そのため、「実際の振込額(手取り額)」を賞与計算の基準にするのは誤りであるケースがほとんどです。
税理士事務所によって運用方針が異なる場合もありますが、税や社会保険制度の実務に即しているのは、住民税や所得税を含めない方法です。
社会保険料を引いた額を使うケースもある
一部の企業や団体では、制度や社内規定により「社会保険料のみを控除した後の額」を前月給与とすることがあります。これには以下の理由があります。
- 賞与支給額に社会保険料が反映されるため
- 賞与支給時の保険料計算と整合性を取るため
この場合、健康保険料・厚生年金・介護保険料・雇用保険料のみを差し引いた金額を基礎にします。
実際の計算例:前月給与30万円の場合
仮に前月の総支給額が300,000円で、以下のような控除がある場合。
- 健康保険料:15,000円
- 厚生年金:27,000円
- 雇用保険:900円
- 所得税・住民税:18,000円
振込額(手取り)は約239,100円ですが、賞与計算では以下のいずれかを使うケースが多いです。
- 総支給額(300,000円)
- 社会保険料控除後の額(300,000円 – 42,900円 = 257,100円)
239,100円(手取り)は使わないのが原則です。
結論:賞与計算に使うのは「手取り」ではなく「支給額ベース」
賞与の算定に使用する「前月給与額」は、原則として税引前の金額(額面)または社会保険料控除後の金額を使用します。
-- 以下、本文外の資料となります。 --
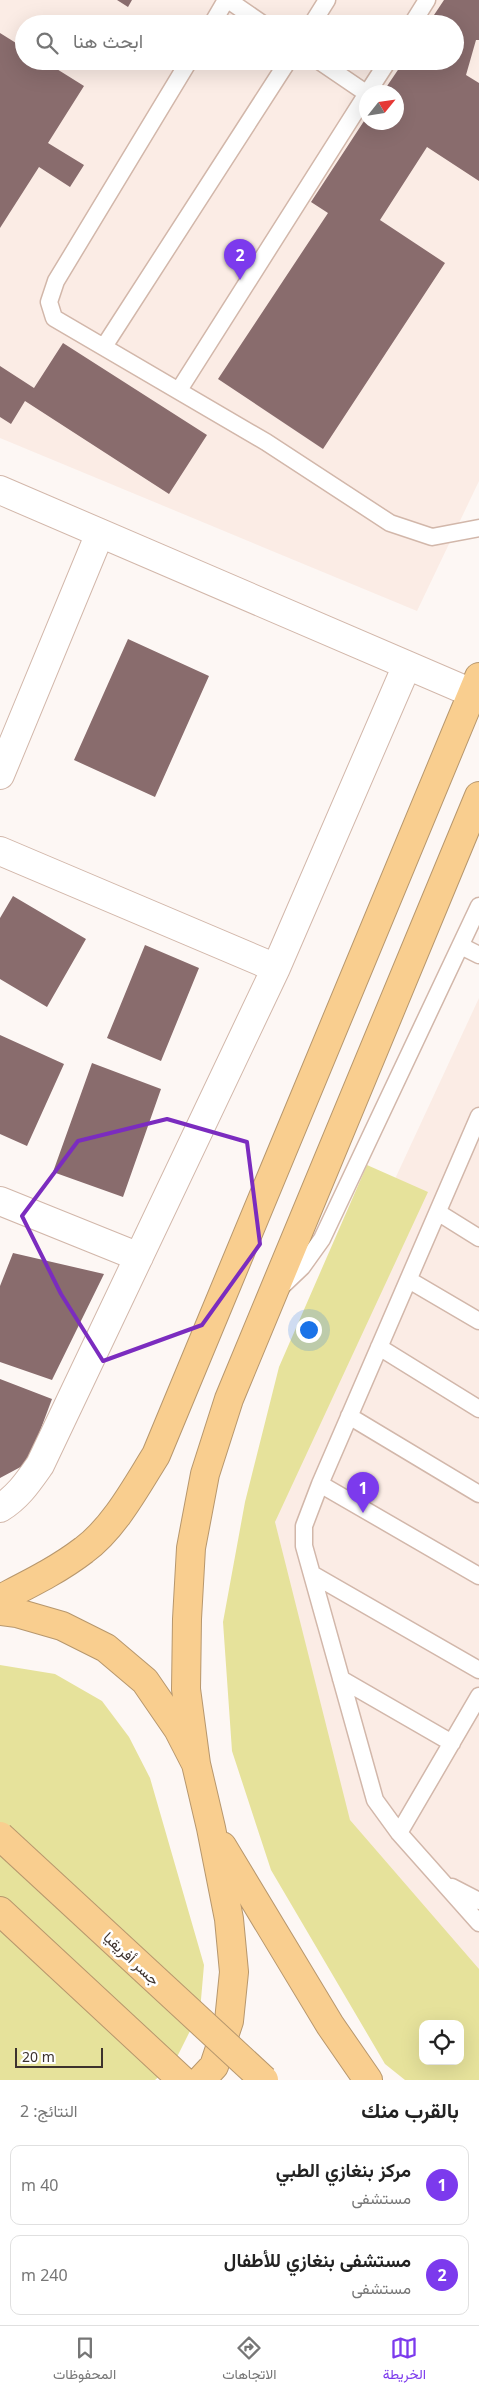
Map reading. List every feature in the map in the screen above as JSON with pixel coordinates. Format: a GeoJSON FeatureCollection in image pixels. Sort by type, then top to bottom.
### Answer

住民税や所得税は控除対象に含めないのが一般的です。
もし社内規定や税理士の指導により別の方法が取られている場合は、その根拠を文書で確認しておくと、後々の混乱を防げます。
まとめ:正しい基準で賞与を計算しよう
賞与の計算は法的・実務的な基準に基づいて行うことが大切です。「手取りベース」ではなく、「額面給与」や「社会保険料を引いた額」を用いるのが一般的であり、適切な基準で処理することでトラブルを回避できます。
不安がある場合は、国税庁のサイトや労務管理の専門家へ確認することをおすすめします。